§ WORK REQUEST:
In the records below, find the line that contains "6: (659, 431, 4.57)" and the line that contains "35: (390, 477, 2.75)", then retype exactly those two lines and every line between them.
=== Section Start ===
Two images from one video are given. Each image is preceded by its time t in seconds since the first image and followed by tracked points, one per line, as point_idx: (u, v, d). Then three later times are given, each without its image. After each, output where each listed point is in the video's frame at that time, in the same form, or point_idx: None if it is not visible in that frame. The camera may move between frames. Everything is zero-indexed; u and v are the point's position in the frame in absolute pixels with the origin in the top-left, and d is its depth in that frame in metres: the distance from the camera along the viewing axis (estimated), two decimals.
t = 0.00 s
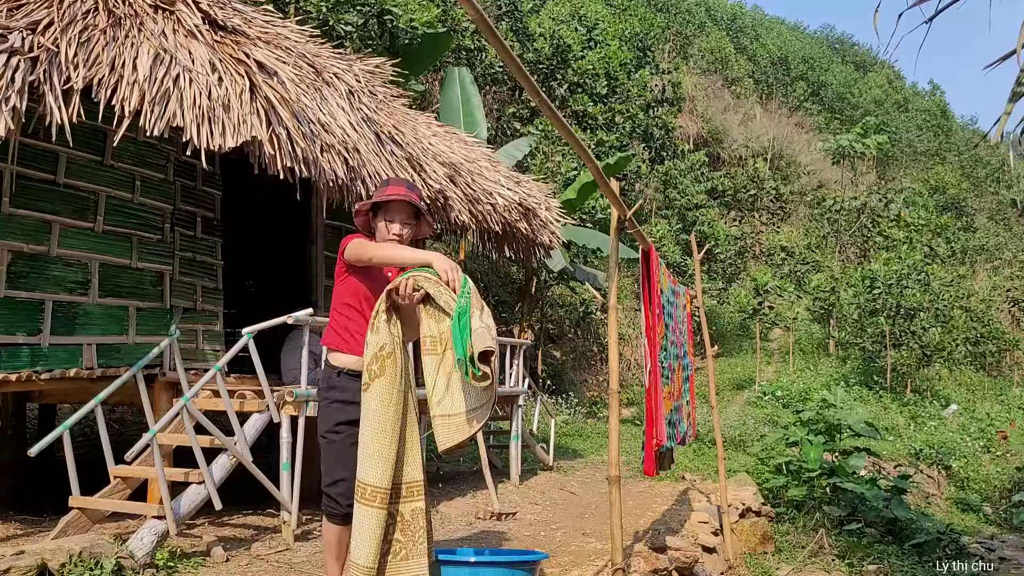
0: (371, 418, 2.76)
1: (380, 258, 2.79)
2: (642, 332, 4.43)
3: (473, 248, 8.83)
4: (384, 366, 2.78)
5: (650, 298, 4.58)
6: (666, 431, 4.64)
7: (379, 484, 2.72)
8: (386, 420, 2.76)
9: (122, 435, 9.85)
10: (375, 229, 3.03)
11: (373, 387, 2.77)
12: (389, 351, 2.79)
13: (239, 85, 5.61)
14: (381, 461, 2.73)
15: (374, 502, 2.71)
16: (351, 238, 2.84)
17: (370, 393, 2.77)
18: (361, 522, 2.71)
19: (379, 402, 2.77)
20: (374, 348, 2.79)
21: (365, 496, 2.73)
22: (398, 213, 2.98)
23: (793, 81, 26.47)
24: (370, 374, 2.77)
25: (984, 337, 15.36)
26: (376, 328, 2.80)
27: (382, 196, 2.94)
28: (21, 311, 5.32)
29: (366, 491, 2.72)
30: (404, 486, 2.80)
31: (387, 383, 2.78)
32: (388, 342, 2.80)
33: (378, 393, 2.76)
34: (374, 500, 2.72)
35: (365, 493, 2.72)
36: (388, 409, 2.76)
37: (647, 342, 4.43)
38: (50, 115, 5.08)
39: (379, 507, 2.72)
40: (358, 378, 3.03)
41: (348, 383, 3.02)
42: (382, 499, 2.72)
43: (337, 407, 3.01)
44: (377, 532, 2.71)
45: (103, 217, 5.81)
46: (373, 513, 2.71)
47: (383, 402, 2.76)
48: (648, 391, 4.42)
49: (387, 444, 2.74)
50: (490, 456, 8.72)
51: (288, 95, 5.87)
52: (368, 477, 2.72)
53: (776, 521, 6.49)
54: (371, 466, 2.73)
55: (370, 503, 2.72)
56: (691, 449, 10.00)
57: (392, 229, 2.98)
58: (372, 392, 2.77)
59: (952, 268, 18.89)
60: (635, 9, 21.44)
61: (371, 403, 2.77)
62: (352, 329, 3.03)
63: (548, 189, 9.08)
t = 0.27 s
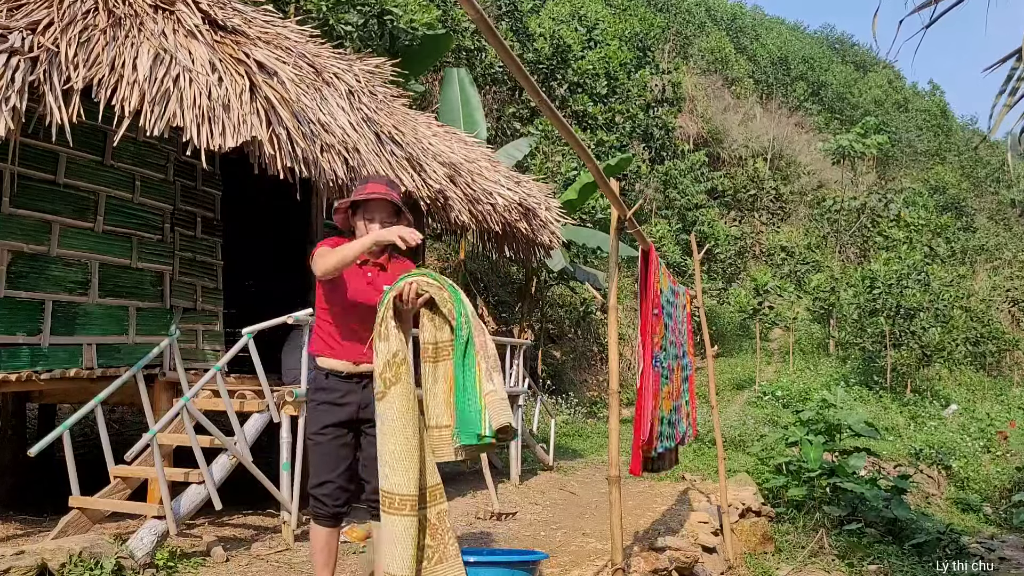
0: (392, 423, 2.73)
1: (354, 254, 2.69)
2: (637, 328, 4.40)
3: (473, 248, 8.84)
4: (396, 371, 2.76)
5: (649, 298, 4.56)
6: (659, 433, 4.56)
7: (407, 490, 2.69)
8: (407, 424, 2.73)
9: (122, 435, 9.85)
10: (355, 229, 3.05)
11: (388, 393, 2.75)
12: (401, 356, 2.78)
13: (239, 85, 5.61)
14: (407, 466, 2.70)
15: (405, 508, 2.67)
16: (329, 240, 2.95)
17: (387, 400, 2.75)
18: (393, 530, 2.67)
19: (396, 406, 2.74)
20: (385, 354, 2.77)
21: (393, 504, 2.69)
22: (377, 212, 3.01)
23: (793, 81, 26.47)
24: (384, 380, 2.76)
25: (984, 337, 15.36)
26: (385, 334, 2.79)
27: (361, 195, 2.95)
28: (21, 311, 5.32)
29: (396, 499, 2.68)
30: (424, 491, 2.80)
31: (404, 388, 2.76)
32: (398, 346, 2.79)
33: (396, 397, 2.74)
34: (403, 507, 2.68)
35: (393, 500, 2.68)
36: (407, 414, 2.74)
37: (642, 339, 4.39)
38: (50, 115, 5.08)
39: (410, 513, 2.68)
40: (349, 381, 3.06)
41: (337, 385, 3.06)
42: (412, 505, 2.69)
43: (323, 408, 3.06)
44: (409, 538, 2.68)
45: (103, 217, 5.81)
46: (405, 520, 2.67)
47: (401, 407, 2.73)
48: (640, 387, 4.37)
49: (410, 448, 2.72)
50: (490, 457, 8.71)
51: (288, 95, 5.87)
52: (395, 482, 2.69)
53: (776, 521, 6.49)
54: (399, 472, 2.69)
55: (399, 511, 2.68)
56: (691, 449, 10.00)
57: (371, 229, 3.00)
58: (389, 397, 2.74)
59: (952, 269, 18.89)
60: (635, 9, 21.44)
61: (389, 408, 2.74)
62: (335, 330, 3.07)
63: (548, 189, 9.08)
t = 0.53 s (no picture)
0: (400, 410, 2.83)
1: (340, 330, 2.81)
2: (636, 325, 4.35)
3: (473, 248, 8.85)
4: (410, 360, 2.88)
5: (648, 298, 4.56)
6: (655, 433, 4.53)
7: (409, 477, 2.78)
8: (414, 413, 2.84)
9: (122, 435, 9.85)
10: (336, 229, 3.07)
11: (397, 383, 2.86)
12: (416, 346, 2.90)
13: (239, 85, 5.61)
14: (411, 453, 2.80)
15: (405, 495, 2.77)
16: (306, 250, 3.03)
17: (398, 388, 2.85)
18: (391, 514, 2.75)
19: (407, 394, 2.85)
20: (401, 343, 2.89)
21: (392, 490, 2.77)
22: (359, 215, 3.02)
23: (793, 81, 26.47)
24: (398, 367, 2.87)
25: (984, 337, 15.36)
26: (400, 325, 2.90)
27: (343, 199, 2.96)
28: (21, 311, 5.32)
29: (397, 483, 2.77)
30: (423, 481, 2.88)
31: (416, 378, 2.86)
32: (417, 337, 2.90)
33: (408, 386, 2.85)
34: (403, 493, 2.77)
35: (393, 486, 2.76)
36: (415, 404, 2.84)
37: (640, 337, 4.36)
38: (50, 115, 5.08)
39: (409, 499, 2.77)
40: (340, 382, 3.07)
41: (327, 387, 3.06)
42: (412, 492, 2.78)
43: (315, 411, 3.05)
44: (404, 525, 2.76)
45: (103, 216, 5.81)
46: (403, 506, 2.76)
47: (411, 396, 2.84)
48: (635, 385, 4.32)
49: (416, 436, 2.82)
50: (490, 457, 8.72)
51: (288, 95, 5.87)
52: (398, 469, 2.77)
53: (776, 521, 6.49)
54: (403, 459, 2.78)
55: (400, 496, 2.77)
56: (691, 449, 10.00)
57: (353, 233, 3.02)
58: (402, 386, 2.85)
59: (952, 269, 18.90)
60: (635, 8, 21.43)
61: (398, 395, 2.85)
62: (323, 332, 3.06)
63: (548, 189, 9.09)
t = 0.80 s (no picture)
0: (398, 400, 2.83)
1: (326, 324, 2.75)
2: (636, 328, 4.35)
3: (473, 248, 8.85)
4: (414, 354, 2.89)
5: (649, 299, 4.58)
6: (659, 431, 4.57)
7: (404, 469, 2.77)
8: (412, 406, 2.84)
9: (122, 436, 9.85)
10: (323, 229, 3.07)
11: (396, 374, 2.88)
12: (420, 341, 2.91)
13: (239, 85, 5.61)
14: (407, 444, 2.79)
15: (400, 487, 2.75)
16: (297, 250, 3.03)
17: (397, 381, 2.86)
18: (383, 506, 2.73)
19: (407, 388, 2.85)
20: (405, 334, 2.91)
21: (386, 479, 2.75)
22: (345, 213, 3.01)
23: (793, 81, 26.47)
24: (388, 361, 2.89)
25: (984, 337, 15.36)
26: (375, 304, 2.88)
27: (327, 199, 2.96)
28: (21, 311, 5.32)
29: (392, 475, 2.75)
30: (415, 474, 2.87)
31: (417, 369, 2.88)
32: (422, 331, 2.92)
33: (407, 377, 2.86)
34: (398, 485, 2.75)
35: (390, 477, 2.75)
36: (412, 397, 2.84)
37: (642, 338, 4.39)
38: (50, 115, 5.08)
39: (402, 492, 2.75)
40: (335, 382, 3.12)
41: (323, 389, 3.11)
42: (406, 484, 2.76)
43: (312, 412, 3.11)
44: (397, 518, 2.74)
45: (103, 216, 5.81)
46: (397, 498, 2.74)
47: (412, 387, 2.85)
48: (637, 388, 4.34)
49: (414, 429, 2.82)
50: (489, 457, 8.72)
51: (288, 95, 5.87)
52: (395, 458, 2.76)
53: (776, 521, 6.50)
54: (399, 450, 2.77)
55: (394, 488, 2.75)
56: (691, 449, 10.00)
57: (340, 232, 3.02)
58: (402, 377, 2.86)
59: (952, 269, 18.91)
60: (635, 9, 21.43)
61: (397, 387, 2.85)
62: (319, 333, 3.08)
63: (548, 189, 9.08)
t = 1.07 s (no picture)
0: (404, 403, 2.78)
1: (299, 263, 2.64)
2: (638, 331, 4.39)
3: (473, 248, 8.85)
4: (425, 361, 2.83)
5: (650, 299, 4.61)
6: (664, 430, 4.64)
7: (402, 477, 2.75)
8: (417, 415, 2.81)
9: (122, 435, 9.85)
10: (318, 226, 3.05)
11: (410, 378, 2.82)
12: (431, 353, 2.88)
13: (239, 85, 5.61)
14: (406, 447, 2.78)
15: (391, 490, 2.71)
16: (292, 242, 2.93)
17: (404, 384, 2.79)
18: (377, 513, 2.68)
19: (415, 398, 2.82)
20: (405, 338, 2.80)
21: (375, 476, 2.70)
22: (338, 210, 2.99)
23: (793, 81, 26.47)
24: (397, 363, 2.78)
25: (984, 337, 15.36)
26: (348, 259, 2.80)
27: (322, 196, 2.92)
=== Section End ===
§ TASK OUTPUT:
6: (659, 431, 4.57)
7: (404, 469, 2.77)
8: (412, 406, 2.84)
9: (122, 436, 9.85)
10: (323, 229, 3.07)
11: (396, 374, 2.88)
12: (420, 341, 2.91)
13: (239, 85, 5.61)
14: (407, 444, 2.79)
15: (400, 487, 2.75)
16: (297, 250, 3.03)
17: (397, 381, 2.86)
18: (383, 506, 2.73)
19: (407, 388, 2.85)
20: (405, 334, 2.91)
21: (386, 479, 2.75)
22: (345, 213, 3.01)
23: (793, 81, 26.47)
24: (388, 361, 2.89)
25: (984, 337, 15.36)
26: (375, 304, 2.88)
27: (327, 199, 2.96)
28: (21, 311, 5.32)
29: (392, 475, 2.75)
30: (415, 474, 2.87)
31: (417, 369, 2.88)
32: (422, 331, 2.92)
33: (407, 377, 2.86)
34: (398, 485, 2.75)
35: (390, 477, 2.75)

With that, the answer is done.